Find your own secret summit in Algoma. Photo: @konrad_adventures

Algoma region spoils summit seekers—loads of great peaks rise within an hour’s drive of Sault Ste. Marie. Touch the sky atop King Mountain, your reward for the strenuous 13-km trek from Stokely Creek Lodge. Nearby, an easy 5-km loop in the Algoma Highlands Conservancy tops out on the Robertson Cliffs for jaw-dropping Lake Superior views.

Get cozy with winter “camping”

Cozy wooden cabin surrounded by snow, with lights glowing in windows.
Winter cabin on the shores of Windy Lake Provincial Park. Photo: @ontarioparksne

Extend your winter adventure with a warm and cozy sleep in an Ontario Parks heated yurt or camp cabin. Four of our favourite northern parks for overnight stays when the snow is falling are Killarney (yurts and cabins), Windy Lake (yurts), Sleeping Giant (cabins), and Quetico (cabins). Groomed cross-country ski trails and sublime snowshoeing and stargazing at all four parks ensure your weekend is action-packed. Or experience traditional winter camping with Lure of the NorthLearn more about winter camping.

Skate an icy lake

Skating natural ice comes down to timing. Hopeful lake skaters need the ice to be a safe thickness (minimum 4 inches of black ice), but free from any more than a dusting of the fluffiest snow. Fortunately, with thousands of frozen lakes and ponds to choose from, Ontario has some of the best potential for lake skating anywhere. Discover the top 5 skating trails in Ontario. Ideal times to catch the ice at its best are just after a mid- or late-winter warm spell, when surface puddles re-freeze into glassy goodness.

Family of four skating on lake.
Family fun on Sudbury’s Ramsey Lake.

Missed your window? No worries—lace up at Sudbury’s Ramsey Lake Skating Path, a 1.5-km swath of well-maintained ice winding along the shore near Science North.

Catch a classic Canadian winter festival

The winter carnival tradition is as Canadian as canoes and maple syrup. Muskoka’s Bracebridge Fire and Ice Festival, in January, is best known for a spectacular fireworks display and the legendary downtown tube run—when the steep main street is piled with snow and converted into a tobogganing hill.

View of people tubing down Bracebridge main street surrounded by historic building.
Bracebridge Fire and Ice Festival. Photo: @bracebridge_bia

Get your stick on the ice at Sudbury’s Pond Hockey Festival on the Rock—late January/early February, complete with fireworks and hot air balloon rides.

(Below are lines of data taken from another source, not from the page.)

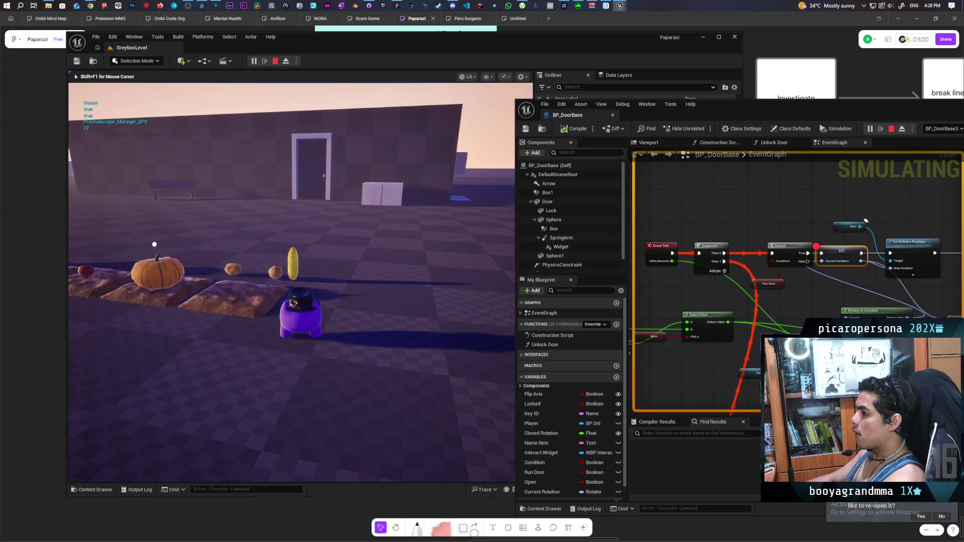
{"action": "key", "text": "e"}
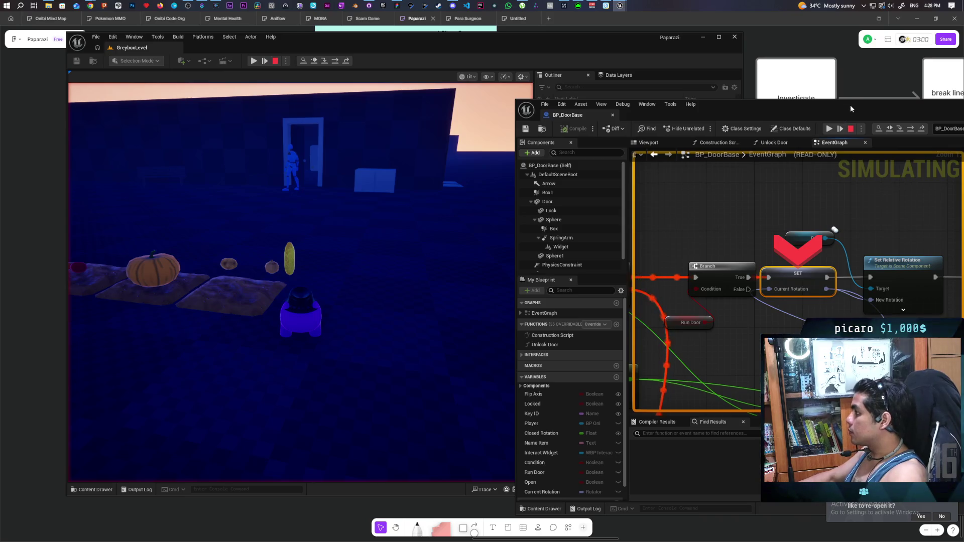
- Resume the paused play session and bring the Set Relative Rotation chain into view
{"action": "left_click_drag", "start_coordinate": [850, 105], "coordinate": [807, 114]}
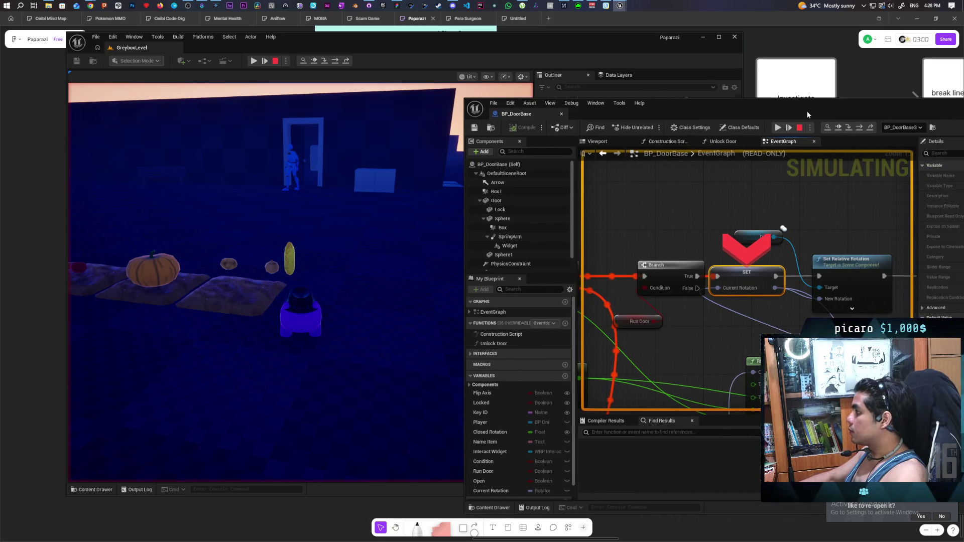
{"action": "left_click", "coordinate": [777, 129]}
{"action": "mouse_move", "coordinate": [726, 237]}
{"action": "left_mouse_down"}
{"action": "mouse_move", "coordinate": [693, 231]}
{"action": "mouse_move", "coordinate": [712, 223]}
{"action": "left_mouse_up"}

In early February,  the Cochrane Winter Carnival is an 11-day extravaganza featuring a torchlight parade, fireworks, polar bear dip, ice sculpting, curling, hockey tournaments, snowmobile races, and a demolition derby!

Downhill ski & snowboard thrills

Combine rugged topography with heaps of lake effect snowfall from weather systems blowing in over Lake Superior and Lake Huron, and Northern Ontario offers some of the best skiing and boarding in the Midwest.

Near Thunder Bay, two unique and wonderful ski areas serve up something for everyone. Nestled in the Nor’wester Mountains, Loch Lomond features two hills, glade skiing, and load of updates in recent years. North of town, Mount Baldy is a friendly family hill with great Lake Superior views from the Lookout. Both offer weekend night skiing.

In Algoma, the crème de la crème of alpine ski areas is Searchmont Resort, with 700 feet vertical, 132 inches annual snowfall, 22 runs, a terrain park, and weekend night skiing.

Man on skis dressed in power blue outfit with a cape.
Participate in the quirky Canadian tradition of costume ski parties. Suit up your onesie, fancy flannel, or finest retro gear at Antoine Mountain.   Photo: @antoinemountaininc

The family ski hill is a staple of communities in Northeastern Ontario. In Timmins, Kamiskotia Snow Resort boasts the most black diamond runs and 400 feet vertical. Near Mattawa, Antoine Mountain is an undiscovered gem with 630 feet vertical, stunning views of the Ottawa River valley, and Ontario’s longest run (2.9 km). In North Bay, Laurentian Ski Hill features 350 feet vertical, while Big Nickel skiers enjoy Adanac Ski Hill in Sudbury.

Best Winter Activities in Ontario 

Make this your best winter ever by adding these 13 winter outdoor activities Ontario provides to your bucket list. Soon you’ll be wishing that everyday is a snow day.